If you need to grow your user base, use pre-existing networks to do the work for you. In return, offer them an incentive. www.afrigator.com is using an Apple Video iPod (which, I’ll tell you, is a really cool prize – from backing up data to entertaining you with video and sound on long flights, it’s a must have!) It doesn’t stop there though.

It has also asked current users and fellow bloggers to blog about the competition and, as another incentive, the first 50 bloggers will receive a limited edition of t-shirt (guys, does it come in black?) Enter lesson #2.

Lesson #2:

If you’re running a competition or launching a new product – as two examples – use influencers in small communities to generate interest within target groups.
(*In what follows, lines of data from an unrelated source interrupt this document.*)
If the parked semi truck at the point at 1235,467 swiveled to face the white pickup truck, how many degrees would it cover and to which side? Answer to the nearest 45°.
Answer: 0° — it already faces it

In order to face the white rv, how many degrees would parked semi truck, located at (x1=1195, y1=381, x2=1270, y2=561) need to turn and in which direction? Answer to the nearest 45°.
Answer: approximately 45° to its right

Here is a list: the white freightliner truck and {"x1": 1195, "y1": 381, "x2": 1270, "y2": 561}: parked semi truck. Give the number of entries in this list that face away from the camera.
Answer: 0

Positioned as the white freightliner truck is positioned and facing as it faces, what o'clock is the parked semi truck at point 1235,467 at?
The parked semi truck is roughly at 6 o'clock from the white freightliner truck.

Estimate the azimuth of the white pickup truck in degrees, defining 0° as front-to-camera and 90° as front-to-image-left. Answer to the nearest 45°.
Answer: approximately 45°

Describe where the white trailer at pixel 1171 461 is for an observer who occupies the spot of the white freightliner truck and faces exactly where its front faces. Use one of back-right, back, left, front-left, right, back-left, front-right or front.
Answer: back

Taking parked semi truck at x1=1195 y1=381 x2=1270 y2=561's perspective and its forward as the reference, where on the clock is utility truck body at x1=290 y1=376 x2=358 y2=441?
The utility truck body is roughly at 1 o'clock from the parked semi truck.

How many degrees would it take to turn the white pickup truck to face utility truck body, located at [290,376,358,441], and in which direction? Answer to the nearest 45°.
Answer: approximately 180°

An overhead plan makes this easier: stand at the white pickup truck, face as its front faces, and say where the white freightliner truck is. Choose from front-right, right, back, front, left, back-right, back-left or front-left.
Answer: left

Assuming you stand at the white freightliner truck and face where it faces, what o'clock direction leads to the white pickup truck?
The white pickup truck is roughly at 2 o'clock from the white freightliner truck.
One powerful way is to tap into the collective power of social media and engage with the blogosphere to create a buzz that complements the competition or leads up to the product launch. Peer reviews really are the future of marketing and PR. It’s a leap forward from yesteryear’s one-way marketing efforts.

Bonus lesson:

Blogs are a very good way of creating an interactive, two-way press centre for product launches. Creating a “Blog Press Room” kills two birds with one stone. First, consumers have access to a repository of the product’s press material, such as press releases, photos, etc. Secondly, consumers can interact with a product spokespeople by commenting on press releases (which are posted as blog entries in a more conversational style).

To compliment this, bloggers too can engage with the “Blog Press Room” to research their own posts about the product launch, plus benefit from extra traffic to their blogs through trackbacks and pingbacks (for legitimate posts, of course). Read more on blogging for business here.

Marketing and PR today is about thinking out the box. Sending a press release to a newspaper isn’t the only answer.